Oliver Thornycroft, who was the son of Sir Hamo Thornycroft, R.A., and a cousin of Sir John E. Thornycroft, K.B.E., the governing director and chairman of John I. Thornycroft and Co., Ltd., was born on April 19, 1885.
After completing his education at Bedales School he went to Clare College, Cambridge, where he took his degree and then began his career as an electrical and mechanical engineer.
In the first world war he served as a lieutenant, R.N.V.R., attached to the Royal Naval Air Service, and afterwards joined the firm of Ricardo and Co., Ltd., where he was appointed chief engineer and works manager. He continued in this post until 1939, when he became attached to the Admiralty department engaged in mine and anti-submarine weapon research.
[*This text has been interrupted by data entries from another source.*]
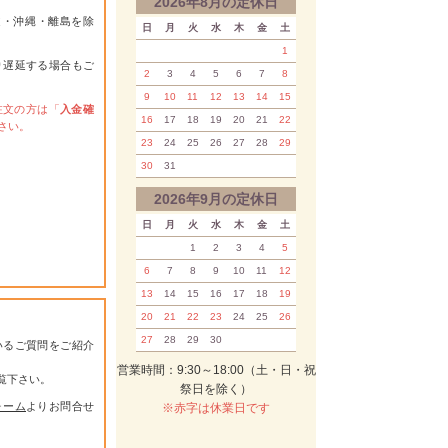
2026年8月の定休日
道・沖縄・離島を除
日
月
火
水
木
金
土
1
り遅延する場合もご
2
3
4
5
6
7
8
9
10
11
12
13
14
15
注文の方は「
入金確
16
17
18
19
20
21
22
さい。
23
24
25
26
27
28
29
30
31
2026年9月の定休日
日
月
火
水
木
金
土
1
2
3
4
5
6
7
8
9
10
11
12
13
14
15
16
17
18
19
20
21
22
23
24
25
26
27
28
29
30
いるご質問をご紹介
営業時間：9:30～18:00（土・日・祝
覧下さい。
祭日を除く）
ォーム
よりお問合せ
※赤字は休業日です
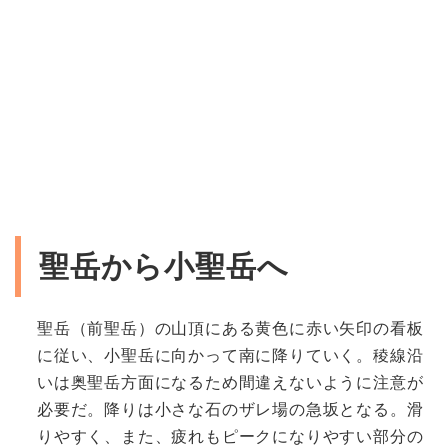
聖岳から小聖岳へ
聖岳（前聖岳）の山頂にある黄色に赤い矢印の看板
に従い、小聖岳に向かって南に降りていく。稜線沿
いは奥聖岳方面になるため間違えないように注意が
必要だ。降りは小さな石のザレ場の急坂となる。滑
りやすく、また、疲れもピークになりやすい部分の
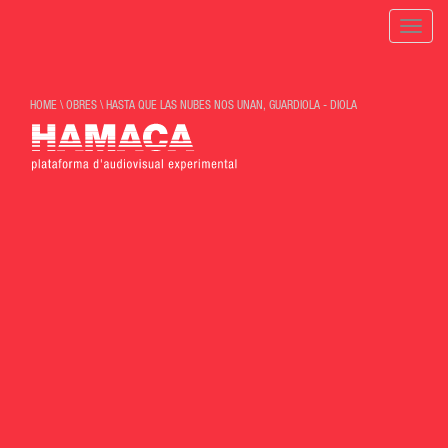
Toggle
naviga
HOME
\
OBRES
\
HASTA QUE LAS NUBES NOS UNAN, GUARDIOLA - DIOLA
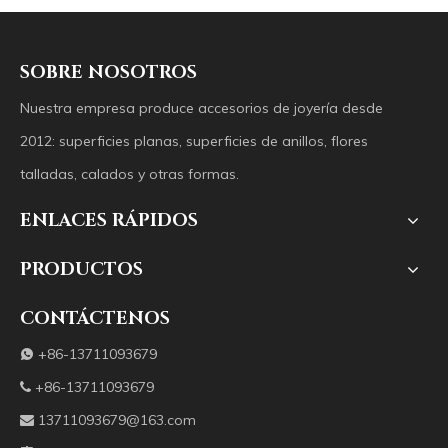
SOBRE NOSOTROS
Nuestra empresa produce accesorios de joyería desde
2012: superficies planas, superficies de anillos, flores
talladas, calados y otras formas.
ENLACES RÁPIDOS
PRODUCTOS
CONTÁCTENOS
+86-13711093679

+86-13711093679

13711093679@163.com

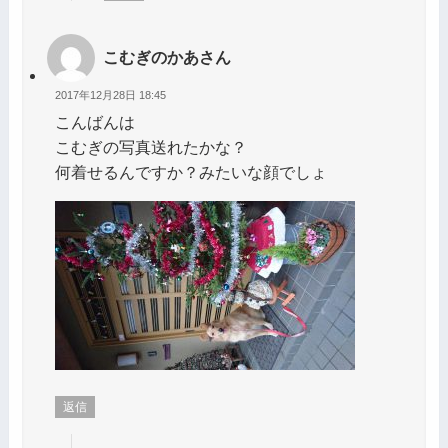
こむぎのかあさん
2017年12月28日 18:45
こんばんは
こむぎの写真送れたかな？
何着せるんですか？みたいな顔でしょ
返信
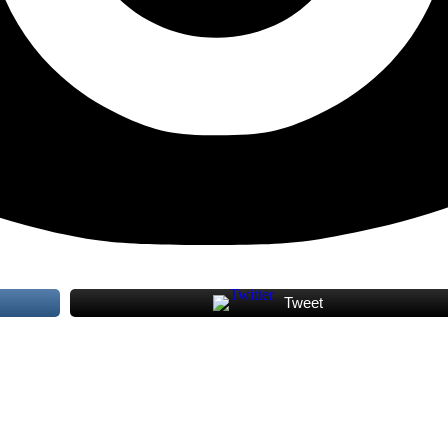
Tweet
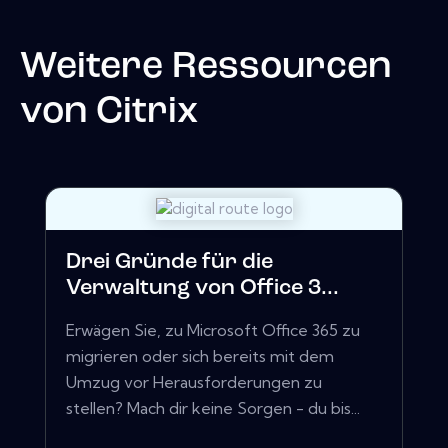
Weitere Ressourcen
von
Citrix
Drei Gründe für die
Verwaltung von Office 3...
Erwägen Sie, zu Microsoft Office 365 zu
migrieren oder sich bereits mit dem
Umzug vor Herausforderungen zu
stellen? Mach dir keine Sorgen - du bis...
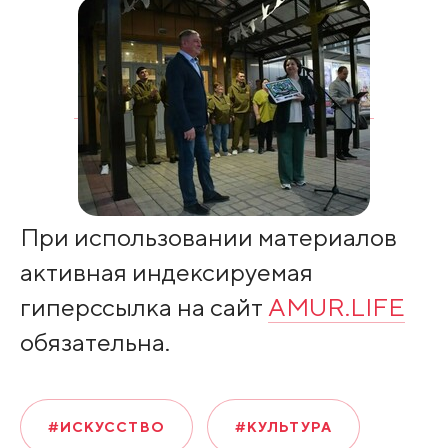
При использовании материалов
активная индексируемая
гиперссылка на сайт
AMUR.LIFE
обязательна.
#ИСКУССТВО
#КУЛЬТУРА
Shortly after the war, in 1946, he was appointed Director of Aeronautical and Engineering Research at the Admiralty, where he remained for the next four years, and afterwards carried on in business as a consulting engineer.
In 1920 Oliver Thornycroft was awarded the O.B.E. and in 1948 was made a C.B. He was a Fellow of the Royal Aeronautical Society and a member of the Institution of Mechanical Engineers, and contributed many articles on engineering subjects to technical journals.
1957 Obituary 
Oliver Thornycroft, C.B., O.B.E., B.A., was educated at Bedales School, and Clare College, Cambridge, where he graduated B.A.
During the 1914-18 war he served as a Lieutenant, R.N.V.R., attached to R.N.A.S., and later joined the Mechanical Warfare Department (Tanks) as Director of the Experimental Station.
He then became Works Manager and Chief Engineer, Ricardo and Co., Shoreham, and continued in that post until 1939, when he became attached to the Admiralty department engaged in mine and anti-submarine weapon research. In 1946 he was appointed Director, Aeronautical and Engineering Research, Admiralty, where he remained for four years, and subsequently carried on in business as a consulting engineer.
He was awarded the O.B.E. (1920), and appointed C.B. (1948). He was elected a Member of the Institution in 1934, and was also a Member of the Institution of Automobile Engineers and a Fellow of the Royal Aeronautical Society. Many articles were contributed by him to the technical Press.
His death occurred, after a long illness, on 24th August 1956, at the age of seventy-one.